[Extracted data entries]
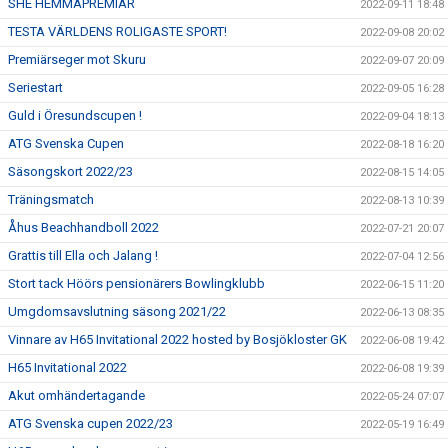
SHE HEMMAPREMIÄR
2022-09-11 18:48
TESTA VÄRLDENS ROLIGASTE SPORT!
2022-09-08 20:02
Premiärseger mot Skuru
2022-09-07 20:09
Seriestart
2022-09-05 16:28
Guld i Öresundscupen !
2022-09-04 18:13
ATG Svenska Cupen
2022-08-18 16:20
Säsongskort 2022/23
2022-08-15 14:05
Träningsmatch
2022-08-13 10:39
Åhus Beachhandboll 2022
2022-07-21 20:07
Grattis till Ella och Jalang !
2022-07-04 12:56
Stort tack Höörs pensionärers Bowlingklubb
2022-06-15 11:20
Umgdomsavslutning säsong 2021/22
2022-06-13 08:35
Vinnare av H65 Invitational 2022 hosted by Bosjökloster GK
2022-06-08 19:42
H65 Invitational 2022
2022-06-08 19:39
Akut omhändertagande
2022-05-24 07:07
ATG Svenska cupen 2022/23
2022-05-19 16:49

[Task brief] Could you copy every line of text from the items above word for word, leaving the pictures out of your answer?

[Answer area]
SHE HEMMAPREMIÄR
2022-09-11 18:48
TESTA VÄRLDENS ROLIGASTE SPORT!
2022-09-08 20:02
Premiärseger mot Skuru
2022-09-07 20:09
Seriestart
2022-09-05 16:28
Guld i Öresundscupen !
2022-09-04 18:13
ATG Svenska Cupen
2022-08-18 16:20
Säsongskort 2022/23
2022-08-15 14:05
Träningsmatch
2022-08-13 10:39
Åhus Beachhandboll 2022
2022-07-21 20:07
Grattis till Ella och Jalang !
2022-07-04 12:56
Stort tack Höörs pensionärers Bowlingklubb
2022-06-15 11:20
Umgdomsavslutning säsong 2021/22
2022-06-13 08:35
Vinnare av H65 Invitational 2022 hosted by Bosjökloster GK
2022-06-08 19:42
H65 Invitational 2022
2022-06-08 19:39
Akut omhändertagande
2022-05-24 07:07
ATG Svenska cupen 2022/23
2022-05-19 16:49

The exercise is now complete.